Dwight Freeney's claim that NFL owners colluded during free agency, made during an interview with CBSSports.com, brings to mind last month's post about the tough market for some high-profile and veteran NFL players. As you might recall:
Defensive back Charles Woodson, 36, was set to earn $10 million this season from the Green Bay Packers. He was released and eventually signed a one-year deal with the Oakland Raiders worth $1.8 million.
(Defensive end Kyle Vanden Bosch doesn't appear to have received any offers after the Detroit Lions released him -- and his $7 million salary -- in February. But the presumption for months has been that Vanden Bosch, 34, will retire.)
So were Woodson, Urlacher and Winfield victimized by collusion? Or were they just valued harshly in a league that prefers younger players?
ESPN business analyst Andrew Brandt, whose column now appears on SportsIllustrated.com, addressed the topic this week. Brandt noted that "far more money has been shed from veteran contracts than spent on them" but attributed it to factors other than collusion.
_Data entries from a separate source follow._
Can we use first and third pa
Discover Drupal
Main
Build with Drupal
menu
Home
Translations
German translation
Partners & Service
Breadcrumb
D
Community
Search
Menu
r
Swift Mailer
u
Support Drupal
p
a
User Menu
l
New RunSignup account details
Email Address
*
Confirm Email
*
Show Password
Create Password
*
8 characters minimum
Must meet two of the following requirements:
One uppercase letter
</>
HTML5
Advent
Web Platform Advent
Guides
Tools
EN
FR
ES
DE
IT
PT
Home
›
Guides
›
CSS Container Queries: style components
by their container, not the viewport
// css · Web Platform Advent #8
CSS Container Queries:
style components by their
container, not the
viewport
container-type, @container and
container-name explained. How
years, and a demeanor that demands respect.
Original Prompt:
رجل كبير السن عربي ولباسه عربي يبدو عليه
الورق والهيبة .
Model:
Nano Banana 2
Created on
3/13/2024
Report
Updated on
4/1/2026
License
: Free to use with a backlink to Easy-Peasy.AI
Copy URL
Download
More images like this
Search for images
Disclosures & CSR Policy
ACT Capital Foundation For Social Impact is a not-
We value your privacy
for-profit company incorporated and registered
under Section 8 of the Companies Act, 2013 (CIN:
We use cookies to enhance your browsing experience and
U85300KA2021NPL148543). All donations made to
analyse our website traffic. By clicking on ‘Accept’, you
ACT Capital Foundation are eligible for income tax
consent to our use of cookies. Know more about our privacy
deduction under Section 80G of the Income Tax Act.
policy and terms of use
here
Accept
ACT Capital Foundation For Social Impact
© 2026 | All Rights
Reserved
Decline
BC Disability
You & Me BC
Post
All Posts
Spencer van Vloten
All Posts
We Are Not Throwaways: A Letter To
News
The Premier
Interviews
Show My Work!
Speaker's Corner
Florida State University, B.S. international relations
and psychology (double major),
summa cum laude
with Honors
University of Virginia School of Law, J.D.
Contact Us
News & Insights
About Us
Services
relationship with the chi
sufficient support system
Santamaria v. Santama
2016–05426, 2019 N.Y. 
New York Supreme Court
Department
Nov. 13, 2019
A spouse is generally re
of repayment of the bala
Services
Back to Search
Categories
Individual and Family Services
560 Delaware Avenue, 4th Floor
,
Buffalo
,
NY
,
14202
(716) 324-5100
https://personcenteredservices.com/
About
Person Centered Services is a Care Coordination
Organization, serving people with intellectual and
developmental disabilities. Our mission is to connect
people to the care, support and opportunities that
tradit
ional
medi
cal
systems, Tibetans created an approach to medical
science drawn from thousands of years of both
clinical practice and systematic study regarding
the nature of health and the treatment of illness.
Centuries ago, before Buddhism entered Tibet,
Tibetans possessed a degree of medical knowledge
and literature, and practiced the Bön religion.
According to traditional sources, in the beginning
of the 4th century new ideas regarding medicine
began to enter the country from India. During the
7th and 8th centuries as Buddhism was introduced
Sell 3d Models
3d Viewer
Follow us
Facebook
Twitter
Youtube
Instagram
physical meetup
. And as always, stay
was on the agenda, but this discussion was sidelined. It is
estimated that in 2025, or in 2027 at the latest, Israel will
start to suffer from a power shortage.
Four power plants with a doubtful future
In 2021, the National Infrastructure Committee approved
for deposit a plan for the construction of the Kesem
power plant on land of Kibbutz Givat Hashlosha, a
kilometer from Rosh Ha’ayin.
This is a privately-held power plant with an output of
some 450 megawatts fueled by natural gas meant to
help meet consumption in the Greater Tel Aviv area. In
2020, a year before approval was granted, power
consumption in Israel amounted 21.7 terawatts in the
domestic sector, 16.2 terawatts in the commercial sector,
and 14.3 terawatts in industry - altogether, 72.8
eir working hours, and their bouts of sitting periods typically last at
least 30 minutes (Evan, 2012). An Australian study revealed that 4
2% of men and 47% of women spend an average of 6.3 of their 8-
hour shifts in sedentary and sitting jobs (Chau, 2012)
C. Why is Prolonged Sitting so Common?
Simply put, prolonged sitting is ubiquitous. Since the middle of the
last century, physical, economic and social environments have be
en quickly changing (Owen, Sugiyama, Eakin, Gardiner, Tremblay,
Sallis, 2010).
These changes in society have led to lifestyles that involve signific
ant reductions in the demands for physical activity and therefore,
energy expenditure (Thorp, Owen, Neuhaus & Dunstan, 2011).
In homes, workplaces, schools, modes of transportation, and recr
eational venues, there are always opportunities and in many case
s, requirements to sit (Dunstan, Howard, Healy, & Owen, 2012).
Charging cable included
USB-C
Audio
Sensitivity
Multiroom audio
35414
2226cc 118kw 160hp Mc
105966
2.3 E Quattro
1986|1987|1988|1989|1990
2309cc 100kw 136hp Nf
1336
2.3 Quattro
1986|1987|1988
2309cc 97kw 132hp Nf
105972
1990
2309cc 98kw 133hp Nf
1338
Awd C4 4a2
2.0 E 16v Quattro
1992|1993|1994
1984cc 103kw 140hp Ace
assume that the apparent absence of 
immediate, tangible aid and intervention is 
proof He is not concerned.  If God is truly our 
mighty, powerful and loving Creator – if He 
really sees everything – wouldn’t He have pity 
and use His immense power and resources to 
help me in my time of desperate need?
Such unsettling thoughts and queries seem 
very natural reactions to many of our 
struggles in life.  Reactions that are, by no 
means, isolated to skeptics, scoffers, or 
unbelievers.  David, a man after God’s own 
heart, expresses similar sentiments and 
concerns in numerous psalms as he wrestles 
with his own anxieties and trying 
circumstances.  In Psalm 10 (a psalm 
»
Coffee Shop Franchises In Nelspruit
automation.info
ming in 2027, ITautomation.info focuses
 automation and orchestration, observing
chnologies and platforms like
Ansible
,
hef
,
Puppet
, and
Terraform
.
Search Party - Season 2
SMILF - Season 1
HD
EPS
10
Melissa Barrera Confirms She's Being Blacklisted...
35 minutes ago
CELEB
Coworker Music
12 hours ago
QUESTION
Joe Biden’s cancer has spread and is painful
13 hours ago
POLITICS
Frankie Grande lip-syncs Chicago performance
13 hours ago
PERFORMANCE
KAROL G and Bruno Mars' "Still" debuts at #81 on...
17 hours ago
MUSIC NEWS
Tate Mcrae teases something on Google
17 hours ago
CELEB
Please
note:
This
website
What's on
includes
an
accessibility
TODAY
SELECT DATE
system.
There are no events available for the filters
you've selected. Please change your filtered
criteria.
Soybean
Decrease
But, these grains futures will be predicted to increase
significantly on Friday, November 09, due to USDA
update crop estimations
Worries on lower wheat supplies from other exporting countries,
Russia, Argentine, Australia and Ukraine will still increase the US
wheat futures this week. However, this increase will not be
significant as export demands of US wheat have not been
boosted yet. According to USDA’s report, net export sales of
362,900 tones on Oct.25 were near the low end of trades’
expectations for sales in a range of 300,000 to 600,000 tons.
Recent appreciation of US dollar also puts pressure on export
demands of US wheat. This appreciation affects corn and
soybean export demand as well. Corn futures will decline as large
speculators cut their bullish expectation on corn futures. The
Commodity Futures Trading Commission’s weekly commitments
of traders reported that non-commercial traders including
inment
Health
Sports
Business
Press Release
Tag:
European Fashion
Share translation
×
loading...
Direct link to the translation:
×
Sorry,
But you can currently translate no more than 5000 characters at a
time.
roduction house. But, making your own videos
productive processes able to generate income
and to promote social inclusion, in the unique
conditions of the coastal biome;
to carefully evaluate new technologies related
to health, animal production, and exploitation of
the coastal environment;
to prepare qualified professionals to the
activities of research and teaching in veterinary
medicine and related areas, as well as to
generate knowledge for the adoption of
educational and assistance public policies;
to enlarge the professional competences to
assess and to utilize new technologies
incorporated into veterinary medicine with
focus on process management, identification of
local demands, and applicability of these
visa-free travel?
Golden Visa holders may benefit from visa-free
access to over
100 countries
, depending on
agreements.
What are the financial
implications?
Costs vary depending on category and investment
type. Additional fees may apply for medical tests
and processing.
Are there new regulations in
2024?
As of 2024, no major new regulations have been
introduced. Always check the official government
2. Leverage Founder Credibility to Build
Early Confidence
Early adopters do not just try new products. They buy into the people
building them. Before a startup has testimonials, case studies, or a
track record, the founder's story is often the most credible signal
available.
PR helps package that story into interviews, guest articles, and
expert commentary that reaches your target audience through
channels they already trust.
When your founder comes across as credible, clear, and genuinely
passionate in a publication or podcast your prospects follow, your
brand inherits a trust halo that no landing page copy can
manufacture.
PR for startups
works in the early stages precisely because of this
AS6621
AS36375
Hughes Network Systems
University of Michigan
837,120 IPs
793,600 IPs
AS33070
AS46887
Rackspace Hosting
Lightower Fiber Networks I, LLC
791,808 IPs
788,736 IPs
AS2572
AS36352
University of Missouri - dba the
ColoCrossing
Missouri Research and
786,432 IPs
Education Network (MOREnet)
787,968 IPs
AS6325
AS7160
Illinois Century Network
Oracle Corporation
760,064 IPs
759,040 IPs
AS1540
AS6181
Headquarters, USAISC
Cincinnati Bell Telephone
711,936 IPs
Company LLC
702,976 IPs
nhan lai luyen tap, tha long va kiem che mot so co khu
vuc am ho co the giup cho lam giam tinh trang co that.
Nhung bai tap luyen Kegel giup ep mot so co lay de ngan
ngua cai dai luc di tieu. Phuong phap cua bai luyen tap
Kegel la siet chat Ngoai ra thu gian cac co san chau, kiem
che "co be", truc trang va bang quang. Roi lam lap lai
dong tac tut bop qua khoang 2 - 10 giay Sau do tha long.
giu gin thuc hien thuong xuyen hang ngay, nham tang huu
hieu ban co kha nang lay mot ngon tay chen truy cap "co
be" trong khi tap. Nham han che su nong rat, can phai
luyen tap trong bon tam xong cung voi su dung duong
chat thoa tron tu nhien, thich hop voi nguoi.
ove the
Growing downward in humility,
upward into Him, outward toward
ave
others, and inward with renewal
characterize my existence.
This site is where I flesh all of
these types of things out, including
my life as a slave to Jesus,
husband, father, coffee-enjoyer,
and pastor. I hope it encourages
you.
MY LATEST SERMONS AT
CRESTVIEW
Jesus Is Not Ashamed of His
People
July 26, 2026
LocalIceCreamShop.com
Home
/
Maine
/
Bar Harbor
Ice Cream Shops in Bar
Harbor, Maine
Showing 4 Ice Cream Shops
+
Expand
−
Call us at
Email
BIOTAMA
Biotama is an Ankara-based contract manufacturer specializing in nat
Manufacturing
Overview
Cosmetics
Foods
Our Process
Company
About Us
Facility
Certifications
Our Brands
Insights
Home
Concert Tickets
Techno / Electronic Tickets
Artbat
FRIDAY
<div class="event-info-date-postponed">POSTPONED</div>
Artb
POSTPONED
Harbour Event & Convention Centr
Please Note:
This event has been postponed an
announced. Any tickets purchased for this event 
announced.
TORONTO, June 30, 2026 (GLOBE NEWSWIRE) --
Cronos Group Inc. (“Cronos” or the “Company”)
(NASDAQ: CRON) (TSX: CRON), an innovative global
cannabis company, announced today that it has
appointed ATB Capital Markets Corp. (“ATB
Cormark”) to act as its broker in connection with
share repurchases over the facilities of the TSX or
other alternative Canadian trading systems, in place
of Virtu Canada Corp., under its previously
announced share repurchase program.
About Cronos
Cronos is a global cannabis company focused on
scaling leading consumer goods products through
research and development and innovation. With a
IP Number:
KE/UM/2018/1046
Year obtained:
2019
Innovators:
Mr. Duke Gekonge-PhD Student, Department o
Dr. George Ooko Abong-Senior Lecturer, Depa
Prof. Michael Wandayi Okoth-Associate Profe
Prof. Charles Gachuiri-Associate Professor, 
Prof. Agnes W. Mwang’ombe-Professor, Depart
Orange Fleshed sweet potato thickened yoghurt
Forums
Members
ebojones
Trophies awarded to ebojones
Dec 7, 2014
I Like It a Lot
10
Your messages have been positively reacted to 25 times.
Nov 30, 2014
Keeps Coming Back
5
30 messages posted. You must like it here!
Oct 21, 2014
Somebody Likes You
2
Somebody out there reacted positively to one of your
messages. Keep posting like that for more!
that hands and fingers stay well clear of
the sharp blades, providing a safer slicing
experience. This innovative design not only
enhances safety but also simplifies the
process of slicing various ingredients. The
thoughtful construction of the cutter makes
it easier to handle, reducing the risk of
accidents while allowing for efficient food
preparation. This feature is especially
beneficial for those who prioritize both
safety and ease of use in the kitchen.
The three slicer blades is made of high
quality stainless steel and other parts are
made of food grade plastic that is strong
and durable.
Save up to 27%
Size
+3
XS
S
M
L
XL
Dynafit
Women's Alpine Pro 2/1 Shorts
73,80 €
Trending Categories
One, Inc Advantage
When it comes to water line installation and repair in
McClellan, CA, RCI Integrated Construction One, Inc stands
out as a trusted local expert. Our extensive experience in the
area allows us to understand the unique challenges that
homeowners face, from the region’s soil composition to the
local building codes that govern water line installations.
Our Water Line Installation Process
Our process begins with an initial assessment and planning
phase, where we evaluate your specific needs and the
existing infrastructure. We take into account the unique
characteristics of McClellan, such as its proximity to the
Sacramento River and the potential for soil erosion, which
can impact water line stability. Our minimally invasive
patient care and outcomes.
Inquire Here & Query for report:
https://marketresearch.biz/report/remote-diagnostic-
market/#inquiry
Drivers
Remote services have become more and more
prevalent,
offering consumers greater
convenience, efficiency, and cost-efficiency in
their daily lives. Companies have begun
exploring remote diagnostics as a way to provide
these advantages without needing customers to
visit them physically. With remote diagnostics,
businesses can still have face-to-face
Brandt explained the spread of "draft and develop" franchises who prefer to use younger, less-injury prone and cheaper players rather than veterans who are past their prime. The "Moneyball" approach, placing numerical values on players, is also gaining traction, Brandt notes. Teams have also grown to appreciate the flexibility of a roster populated by young players on their first contracts.
In the end, there is a fine line: Are owners conspiring to keep costs down as a matter of course or because they think spending less on free agents is a better way to build a team? Could it be both?